_WRITTEN PROBLEM_
Render the lines below, from the line containing "scientific name: Bunchosia hartwegiana" up to and including the line containing "genus: Selenia", as a JSON list of strings with one string per line and no blank lines. Include no other lines.

_EXTRACTED ENTRIES_
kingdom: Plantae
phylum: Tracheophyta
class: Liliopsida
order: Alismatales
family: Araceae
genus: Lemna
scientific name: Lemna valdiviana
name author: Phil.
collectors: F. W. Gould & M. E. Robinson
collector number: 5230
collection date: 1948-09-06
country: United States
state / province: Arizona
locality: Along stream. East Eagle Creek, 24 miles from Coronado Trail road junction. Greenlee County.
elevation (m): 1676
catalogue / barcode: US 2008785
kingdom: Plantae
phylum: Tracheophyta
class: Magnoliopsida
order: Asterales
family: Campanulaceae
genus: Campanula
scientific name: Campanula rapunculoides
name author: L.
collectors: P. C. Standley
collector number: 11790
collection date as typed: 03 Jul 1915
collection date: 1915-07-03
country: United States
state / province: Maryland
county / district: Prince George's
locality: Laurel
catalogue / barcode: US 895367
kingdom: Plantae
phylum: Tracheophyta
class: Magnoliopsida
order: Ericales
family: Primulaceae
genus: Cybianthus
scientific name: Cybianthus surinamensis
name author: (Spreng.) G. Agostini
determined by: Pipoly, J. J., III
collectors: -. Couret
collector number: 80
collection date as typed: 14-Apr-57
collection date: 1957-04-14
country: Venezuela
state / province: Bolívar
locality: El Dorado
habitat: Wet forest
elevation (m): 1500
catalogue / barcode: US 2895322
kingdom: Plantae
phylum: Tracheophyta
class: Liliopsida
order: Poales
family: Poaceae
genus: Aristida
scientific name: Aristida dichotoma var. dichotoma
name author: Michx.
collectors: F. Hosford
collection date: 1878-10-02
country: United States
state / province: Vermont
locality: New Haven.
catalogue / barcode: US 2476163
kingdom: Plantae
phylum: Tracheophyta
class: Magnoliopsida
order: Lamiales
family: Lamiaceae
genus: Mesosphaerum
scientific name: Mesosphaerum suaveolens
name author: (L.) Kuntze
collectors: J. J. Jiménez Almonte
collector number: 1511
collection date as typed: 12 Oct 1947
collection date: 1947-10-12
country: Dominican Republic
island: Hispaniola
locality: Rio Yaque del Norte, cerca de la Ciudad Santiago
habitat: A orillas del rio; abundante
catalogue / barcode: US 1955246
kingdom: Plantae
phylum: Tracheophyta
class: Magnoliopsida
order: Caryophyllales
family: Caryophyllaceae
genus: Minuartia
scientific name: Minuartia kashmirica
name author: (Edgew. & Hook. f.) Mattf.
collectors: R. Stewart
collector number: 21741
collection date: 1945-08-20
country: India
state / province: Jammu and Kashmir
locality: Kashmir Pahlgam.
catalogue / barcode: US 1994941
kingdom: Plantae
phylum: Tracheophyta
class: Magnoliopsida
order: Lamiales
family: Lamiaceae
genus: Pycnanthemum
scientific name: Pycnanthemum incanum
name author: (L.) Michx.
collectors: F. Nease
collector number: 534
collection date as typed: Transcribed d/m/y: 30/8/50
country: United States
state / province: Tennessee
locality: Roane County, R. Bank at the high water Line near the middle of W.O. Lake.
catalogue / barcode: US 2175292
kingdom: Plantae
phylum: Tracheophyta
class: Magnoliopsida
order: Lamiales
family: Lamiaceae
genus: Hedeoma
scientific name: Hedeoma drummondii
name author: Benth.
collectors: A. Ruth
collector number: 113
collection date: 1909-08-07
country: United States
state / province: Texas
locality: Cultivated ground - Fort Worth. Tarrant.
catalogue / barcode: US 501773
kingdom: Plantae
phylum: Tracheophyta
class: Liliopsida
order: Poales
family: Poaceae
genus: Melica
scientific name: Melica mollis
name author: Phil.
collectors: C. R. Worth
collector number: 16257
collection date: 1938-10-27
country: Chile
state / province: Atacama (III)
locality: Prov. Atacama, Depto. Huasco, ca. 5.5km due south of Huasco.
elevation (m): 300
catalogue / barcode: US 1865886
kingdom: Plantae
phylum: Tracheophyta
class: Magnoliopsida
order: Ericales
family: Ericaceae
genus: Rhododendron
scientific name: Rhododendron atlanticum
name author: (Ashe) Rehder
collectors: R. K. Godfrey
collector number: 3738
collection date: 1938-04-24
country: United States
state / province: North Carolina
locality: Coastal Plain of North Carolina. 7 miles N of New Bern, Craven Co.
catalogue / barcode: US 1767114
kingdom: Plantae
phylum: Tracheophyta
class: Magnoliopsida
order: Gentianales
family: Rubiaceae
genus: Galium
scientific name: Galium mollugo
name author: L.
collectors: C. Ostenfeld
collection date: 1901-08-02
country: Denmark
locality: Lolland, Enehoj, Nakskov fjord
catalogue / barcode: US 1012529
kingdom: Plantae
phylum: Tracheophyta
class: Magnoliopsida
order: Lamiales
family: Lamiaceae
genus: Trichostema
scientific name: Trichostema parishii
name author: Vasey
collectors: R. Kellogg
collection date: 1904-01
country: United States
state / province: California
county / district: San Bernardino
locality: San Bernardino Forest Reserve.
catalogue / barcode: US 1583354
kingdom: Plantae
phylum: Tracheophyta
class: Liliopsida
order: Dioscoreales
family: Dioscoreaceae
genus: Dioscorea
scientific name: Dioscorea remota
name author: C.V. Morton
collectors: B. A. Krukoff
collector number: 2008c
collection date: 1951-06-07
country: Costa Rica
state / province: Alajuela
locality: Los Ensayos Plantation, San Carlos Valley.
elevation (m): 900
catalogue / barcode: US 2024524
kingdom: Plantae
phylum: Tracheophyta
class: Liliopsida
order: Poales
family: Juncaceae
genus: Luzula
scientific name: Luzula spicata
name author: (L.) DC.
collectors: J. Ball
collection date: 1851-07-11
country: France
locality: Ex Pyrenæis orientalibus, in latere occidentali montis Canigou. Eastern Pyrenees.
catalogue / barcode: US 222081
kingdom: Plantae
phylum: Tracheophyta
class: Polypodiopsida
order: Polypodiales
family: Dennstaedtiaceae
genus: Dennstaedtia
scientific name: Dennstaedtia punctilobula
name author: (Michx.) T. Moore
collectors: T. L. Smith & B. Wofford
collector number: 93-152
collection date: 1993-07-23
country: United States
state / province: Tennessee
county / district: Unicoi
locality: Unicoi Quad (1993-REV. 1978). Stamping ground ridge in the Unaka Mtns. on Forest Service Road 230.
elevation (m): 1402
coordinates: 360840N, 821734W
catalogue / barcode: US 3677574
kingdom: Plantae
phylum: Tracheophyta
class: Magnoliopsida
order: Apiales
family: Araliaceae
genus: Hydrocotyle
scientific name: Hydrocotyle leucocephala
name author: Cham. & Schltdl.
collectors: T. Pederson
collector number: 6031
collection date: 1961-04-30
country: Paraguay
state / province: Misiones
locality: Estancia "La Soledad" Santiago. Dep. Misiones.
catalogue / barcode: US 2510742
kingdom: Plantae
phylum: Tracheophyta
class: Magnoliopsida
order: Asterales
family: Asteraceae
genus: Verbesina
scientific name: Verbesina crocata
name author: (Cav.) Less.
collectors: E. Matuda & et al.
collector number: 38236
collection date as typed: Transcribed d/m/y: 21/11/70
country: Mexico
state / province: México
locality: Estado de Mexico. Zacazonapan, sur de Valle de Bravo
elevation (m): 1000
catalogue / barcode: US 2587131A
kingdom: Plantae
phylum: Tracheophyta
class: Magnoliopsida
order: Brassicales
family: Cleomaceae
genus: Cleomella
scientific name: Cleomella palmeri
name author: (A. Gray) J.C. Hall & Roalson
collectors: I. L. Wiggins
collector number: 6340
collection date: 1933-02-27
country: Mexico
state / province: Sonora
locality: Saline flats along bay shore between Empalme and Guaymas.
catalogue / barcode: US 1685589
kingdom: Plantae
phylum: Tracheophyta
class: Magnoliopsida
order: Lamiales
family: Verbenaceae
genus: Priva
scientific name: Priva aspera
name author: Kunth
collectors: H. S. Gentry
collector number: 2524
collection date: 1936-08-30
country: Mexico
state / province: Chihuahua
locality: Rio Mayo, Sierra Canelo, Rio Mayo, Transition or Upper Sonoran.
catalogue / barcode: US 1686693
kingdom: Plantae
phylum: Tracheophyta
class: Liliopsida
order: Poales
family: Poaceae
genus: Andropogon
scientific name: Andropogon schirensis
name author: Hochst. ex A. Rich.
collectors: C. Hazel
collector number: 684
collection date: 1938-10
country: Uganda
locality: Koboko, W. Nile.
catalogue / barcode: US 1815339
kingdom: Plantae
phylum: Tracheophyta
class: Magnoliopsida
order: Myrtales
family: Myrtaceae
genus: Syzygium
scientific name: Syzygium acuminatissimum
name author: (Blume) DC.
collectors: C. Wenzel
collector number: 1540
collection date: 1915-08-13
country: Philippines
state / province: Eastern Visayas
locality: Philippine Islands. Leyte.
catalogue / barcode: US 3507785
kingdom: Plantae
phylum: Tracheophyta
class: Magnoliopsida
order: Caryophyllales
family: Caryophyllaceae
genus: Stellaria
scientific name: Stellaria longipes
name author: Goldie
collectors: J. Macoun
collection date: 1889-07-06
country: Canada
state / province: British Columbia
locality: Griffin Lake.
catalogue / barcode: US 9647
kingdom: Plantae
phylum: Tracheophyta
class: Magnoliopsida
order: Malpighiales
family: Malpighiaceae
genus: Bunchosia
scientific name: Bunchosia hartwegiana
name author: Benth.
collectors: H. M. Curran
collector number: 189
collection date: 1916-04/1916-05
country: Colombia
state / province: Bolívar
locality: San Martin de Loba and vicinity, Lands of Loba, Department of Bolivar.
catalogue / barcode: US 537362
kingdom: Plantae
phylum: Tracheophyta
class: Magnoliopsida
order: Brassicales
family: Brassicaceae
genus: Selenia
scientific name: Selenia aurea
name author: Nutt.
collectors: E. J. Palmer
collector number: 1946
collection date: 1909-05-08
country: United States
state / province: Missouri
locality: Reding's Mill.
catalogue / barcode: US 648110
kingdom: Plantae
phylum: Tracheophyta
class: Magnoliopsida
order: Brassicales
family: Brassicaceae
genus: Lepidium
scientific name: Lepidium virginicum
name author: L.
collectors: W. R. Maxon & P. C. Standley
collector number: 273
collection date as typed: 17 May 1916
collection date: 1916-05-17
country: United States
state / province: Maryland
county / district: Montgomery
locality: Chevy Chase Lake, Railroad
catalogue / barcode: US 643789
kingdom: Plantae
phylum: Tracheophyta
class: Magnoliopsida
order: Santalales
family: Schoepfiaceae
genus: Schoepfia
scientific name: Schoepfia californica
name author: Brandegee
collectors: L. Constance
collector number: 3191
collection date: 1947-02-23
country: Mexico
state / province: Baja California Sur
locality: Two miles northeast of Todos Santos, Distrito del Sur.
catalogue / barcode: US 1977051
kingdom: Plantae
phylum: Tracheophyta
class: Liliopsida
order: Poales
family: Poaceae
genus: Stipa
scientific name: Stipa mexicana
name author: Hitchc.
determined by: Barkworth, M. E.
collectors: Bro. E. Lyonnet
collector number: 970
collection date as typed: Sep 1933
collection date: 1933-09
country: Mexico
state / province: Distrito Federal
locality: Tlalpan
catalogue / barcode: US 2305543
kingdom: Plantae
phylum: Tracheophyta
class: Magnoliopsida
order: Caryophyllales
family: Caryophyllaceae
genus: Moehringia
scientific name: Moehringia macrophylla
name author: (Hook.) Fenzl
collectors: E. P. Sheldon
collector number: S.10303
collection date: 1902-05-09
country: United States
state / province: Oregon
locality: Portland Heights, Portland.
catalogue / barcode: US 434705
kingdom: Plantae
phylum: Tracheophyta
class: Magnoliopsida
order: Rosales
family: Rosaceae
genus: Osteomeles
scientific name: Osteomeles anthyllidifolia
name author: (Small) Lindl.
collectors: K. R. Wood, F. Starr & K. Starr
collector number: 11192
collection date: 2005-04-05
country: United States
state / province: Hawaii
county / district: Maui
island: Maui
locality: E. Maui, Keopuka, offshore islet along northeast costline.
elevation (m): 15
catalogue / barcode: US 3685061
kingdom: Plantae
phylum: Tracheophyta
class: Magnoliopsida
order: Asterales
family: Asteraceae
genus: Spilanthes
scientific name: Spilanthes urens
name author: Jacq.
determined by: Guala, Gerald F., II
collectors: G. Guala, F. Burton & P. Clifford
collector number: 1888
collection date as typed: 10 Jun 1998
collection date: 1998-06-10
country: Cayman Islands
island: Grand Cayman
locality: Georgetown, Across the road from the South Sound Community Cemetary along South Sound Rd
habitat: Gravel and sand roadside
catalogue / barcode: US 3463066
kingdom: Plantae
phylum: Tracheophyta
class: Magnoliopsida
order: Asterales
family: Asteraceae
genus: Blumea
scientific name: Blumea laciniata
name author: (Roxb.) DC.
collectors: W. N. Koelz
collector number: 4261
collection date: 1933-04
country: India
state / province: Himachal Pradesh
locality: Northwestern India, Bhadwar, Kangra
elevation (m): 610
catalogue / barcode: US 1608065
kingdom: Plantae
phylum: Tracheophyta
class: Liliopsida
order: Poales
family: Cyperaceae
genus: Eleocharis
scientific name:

_EXERCISE RESULT_
[
  "scientific name: Bunchosia hartwegiana",
  "name author: Benth.",
  "collectors: H. M. Curran",
  "collector number: 189",
  "collection date: 1916-04/1916-05",
  "country: Colombia",
  "state / province: Bolívar",
  "locality: San Martin de Loba and vicinity, Lands of Loba, Department of Bolivar.",
  "catalogue / barcode: US 537362",
  "kingdom: Plantae",
  "phylum: Tracheophyta",
  "class: Magnoliopsida",
  "order: Brassicales",
  "family: Brassicaceae",
  "genus: Selenia"
]